Aufgabenstellung: Schreibe aus dem Text zum Deeskalationstraining die Passage von "Deeskalationstraining" bis "zu beachtender Interventionen." wortgetreu ab.

Text des Dokuments:
================
Deeskalationstraining

"Gewalt am Arbeitsplatz"

Grundregeln

Im folgenden Teil werden grundlegende Verhaltensweisen benannt, die zum Gelingen einer Deeskalation beachtet werden sollten. Die Grundregeln beinhalten zum Teil eine Zusammenfassung der bereits genannten Interventionen. Die Vorgehensweise verhilft zu einem optimalen überblick aller zu beachtender Interventionen.

Rechtzeitig eingreifen

Die Wahrscheinlichkeit einer gewalttätigen Auseinandersetzung sinkt, je eher in eine emotional geführte Interaktion eingeschritten wird. Konflikt klärende Gespräche könne auch auf einen anderen Zeitpunkt verlegt werden.
================
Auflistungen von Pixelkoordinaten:
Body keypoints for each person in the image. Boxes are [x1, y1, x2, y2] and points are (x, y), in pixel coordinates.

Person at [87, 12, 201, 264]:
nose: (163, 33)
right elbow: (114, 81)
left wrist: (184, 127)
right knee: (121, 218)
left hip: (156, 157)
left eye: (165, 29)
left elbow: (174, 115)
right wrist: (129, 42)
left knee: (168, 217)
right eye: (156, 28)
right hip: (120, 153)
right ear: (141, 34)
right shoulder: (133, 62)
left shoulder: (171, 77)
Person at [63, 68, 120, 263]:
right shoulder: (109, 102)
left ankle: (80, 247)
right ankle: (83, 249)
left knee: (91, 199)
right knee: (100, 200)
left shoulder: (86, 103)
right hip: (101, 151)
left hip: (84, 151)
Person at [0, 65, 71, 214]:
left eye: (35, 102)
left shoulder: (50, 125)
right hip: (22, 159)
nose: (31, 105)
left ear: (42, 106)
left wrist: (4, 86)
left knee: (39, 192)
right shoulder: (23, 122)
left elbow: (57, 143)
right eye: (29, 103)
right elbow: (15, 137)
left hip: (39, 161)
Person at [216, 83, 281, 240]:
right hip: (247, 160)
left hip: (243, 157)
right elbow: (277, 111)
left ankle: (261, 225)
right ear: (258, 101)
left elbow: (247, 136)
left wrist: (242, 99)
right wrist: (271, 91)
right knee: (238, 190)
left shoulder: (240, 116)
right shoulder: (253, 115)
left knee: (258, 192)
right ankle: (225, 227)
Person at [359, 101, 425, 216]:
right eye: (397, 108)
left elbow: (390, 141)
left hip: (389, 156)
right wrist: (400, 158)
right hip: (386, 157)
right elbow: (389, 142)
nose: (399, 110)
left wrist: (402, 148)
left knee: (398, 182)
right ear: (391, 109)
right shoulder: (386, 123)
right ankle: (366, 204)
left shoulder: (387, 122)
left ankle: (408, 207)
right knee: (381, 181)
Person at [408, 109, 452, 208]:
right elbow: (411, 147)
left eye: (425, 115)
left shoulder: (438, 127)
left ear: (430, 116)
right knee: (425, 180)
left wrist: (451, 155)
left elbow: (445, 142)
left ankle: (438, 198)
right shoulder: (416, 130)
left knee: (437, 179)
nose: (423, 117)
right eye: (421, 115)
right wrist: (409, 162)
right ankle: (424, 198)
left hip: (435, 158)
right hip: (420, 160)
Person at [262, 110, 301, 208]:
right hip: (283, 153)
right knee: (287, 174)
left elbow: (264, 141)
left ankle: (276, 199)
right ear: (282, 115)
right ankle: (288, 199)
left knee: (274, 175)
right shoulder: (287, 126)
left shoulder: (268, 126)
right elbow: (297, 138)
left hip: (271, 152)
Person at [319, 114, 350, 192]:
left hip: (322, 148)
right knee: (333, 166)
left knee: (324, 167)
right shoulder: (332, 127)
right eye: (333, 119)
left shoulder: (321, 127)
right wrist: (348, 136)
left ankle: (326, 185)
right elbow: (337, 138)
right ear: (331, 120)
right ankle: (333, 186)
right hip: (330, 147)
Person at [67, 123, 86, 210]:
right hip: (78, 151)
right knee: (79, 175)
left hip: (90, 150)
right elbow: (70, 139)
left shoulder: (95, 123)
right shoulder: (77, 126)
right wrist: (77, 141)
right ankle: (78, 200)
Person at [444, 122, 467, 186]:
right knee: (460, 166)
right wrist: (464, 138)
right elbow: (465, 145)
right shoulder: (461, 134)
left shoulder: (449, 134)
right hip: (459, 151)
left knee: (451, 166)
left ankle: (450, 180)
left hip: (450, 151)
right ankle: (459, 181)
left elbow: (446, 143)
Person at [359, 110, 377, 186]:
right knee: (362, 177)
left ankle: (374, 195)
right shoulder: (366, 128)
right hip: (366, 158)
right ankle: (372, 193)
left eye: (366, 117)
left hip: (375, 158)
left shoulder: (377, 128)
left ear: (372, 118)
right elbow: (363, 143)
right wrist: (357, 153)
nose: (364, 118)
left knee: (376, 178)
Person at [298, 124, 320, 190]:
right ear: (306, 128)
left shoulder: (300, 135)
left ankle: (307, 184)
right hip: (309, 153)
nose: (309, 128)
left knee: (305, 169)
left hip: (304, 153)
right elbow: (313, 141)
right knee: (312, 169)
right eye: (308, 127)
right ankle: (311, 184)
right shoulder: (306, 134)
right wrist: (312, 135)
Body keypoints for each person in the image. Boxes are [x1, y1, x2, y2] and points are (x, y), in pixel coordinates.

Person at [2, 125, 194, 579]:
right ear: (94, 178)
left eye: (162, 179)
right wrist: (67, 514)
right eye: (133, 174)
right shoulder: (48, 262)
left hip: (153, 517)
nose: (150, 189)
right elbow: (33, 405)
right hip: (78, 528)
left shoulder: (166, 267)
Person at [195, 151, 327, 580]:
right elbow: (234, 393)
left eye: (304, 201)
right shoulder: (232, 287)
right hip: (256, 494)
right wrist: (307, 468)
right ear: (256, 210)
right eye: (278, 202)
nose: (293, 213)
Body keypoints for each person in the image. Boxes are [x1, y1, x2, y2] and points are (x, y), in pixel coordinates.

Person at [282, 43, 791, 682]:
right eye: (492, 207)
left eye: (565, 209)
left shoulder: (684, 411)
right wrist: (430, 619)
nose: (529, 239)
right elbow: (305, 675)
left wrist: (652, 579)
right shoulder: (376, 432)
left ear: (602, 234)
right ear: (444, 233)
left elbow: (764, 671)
================
Bearbeitete Aufgabe:
Deeskalationstraining

"Gewalt am Arbeitsplatz"

Grundregeln

Im folgenden Teil werden grundlegende Verhaltensweisen benannt, die zum Gelingen einer Deeskalation beachtet werden sollten. Die Grundregeln beinhalten zum Teil eine Zusammenfassung der bereits genannten Interventionen. Die Vorgehensweise verhilft zu einem optimalen überblick aller zu beachtender Interventionen.